5

I am in need for a regex in Javascript. I have a string:

'*window.some1.some\.2.(a.b + ")" ? cc\.c : d.n [a.b, cc\.c]).some\.3.(this.o.p ? ".mike." [ff\.]).some5'

I want to split this string by periods such that I get an array:

[
    '*window',
    'some1',
    'some\.2',   //ignore the . because it's escaped
    '(a.b ? cc\.c : d.n [a.b, cc\.c])',  //ignore everything inside ()
    'some\.3',
    '(this.o.p ? ".mike." [ff\.])',
    'some5'
]

What regex will do this?

5
  • What about {foo.bar}, etc... Commented Nov 5, 2011 at 20:07
  • 1
    What are you trying to do with this.
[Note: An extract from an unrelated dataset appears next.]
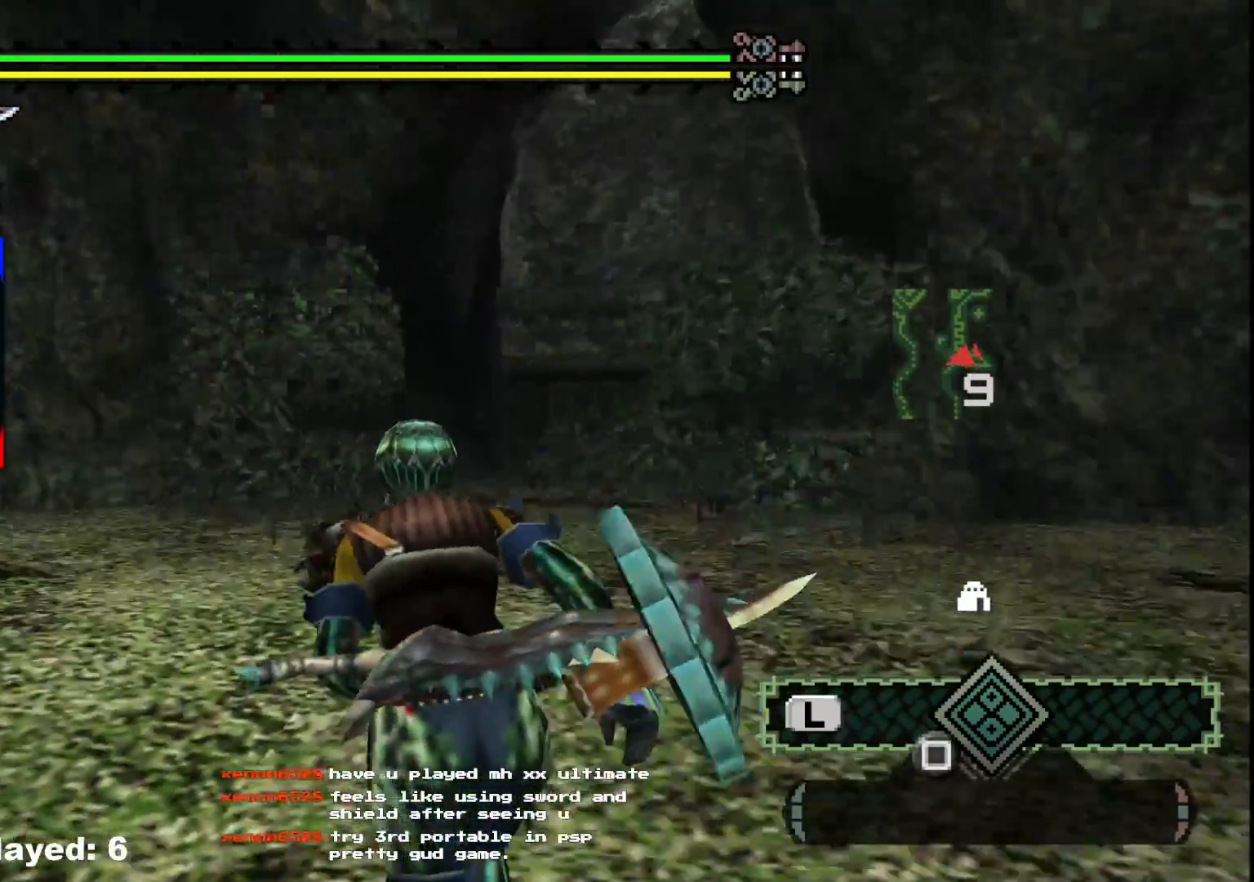
{"buttons": [], "left_stick": "up", "right_stick": "center", "events": [[333, "right_stick", "center"]]}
It sounds like you want something more powerful then a regex... Commented Nov 5, 2011 at 20:12
  • Perhaps stackoverflow.com/questions/812144/…? Commented Nov 5, 2011 at 20:14
  • A split will always return a simple string or something in parenthesis. So I will never end up with {foo.bar} Commented Nov 5, 2011 at 20:31
  • 3
    Friend, you are in need of a full-fledged parser... Commented Nov 5, 2011 at 20:45

5 Answers 5

7
var string = '*window.some1.some\\.2.(a.b + ")" ? cc\\.c : d.n [a.b, cc\\.c]).some\\.3.(this.o.p ? ".mike." [ff\\.]).some5';
var pattern = /(?:\((?:(['"])\)\1|[^)]+?)+\)+|\\\.|[^.]+?)+/g;
var result = string.match(pattern);
result = Array.apply(null, result); //Convert RegExp match to an Array

Fiddle: http://jsfiddle.net/66Zfh/3/
Explanation of the RegExp. Match a consecutive set of characters, satisfying:

/             Start of RegExp literal
(?:            Create a group without reference (example: say, group A)
   \(          `(` character
   (?:         Create a group without reference (example: say, group B)
      (['"])     ONE `'` OR `"`, group 1, referable through `\1` (inside RE)
      \)         `)` character
      \1         The character as matched at group 1, either `'` or `"`
     |          OR
      [^)]+?     Any non-`)` character, at least once (see below)
   )+          End of group (B). Let this group occur at least once
  |           OR
   \\\.        `\.` (escaped backslash and dot, because they're special chars)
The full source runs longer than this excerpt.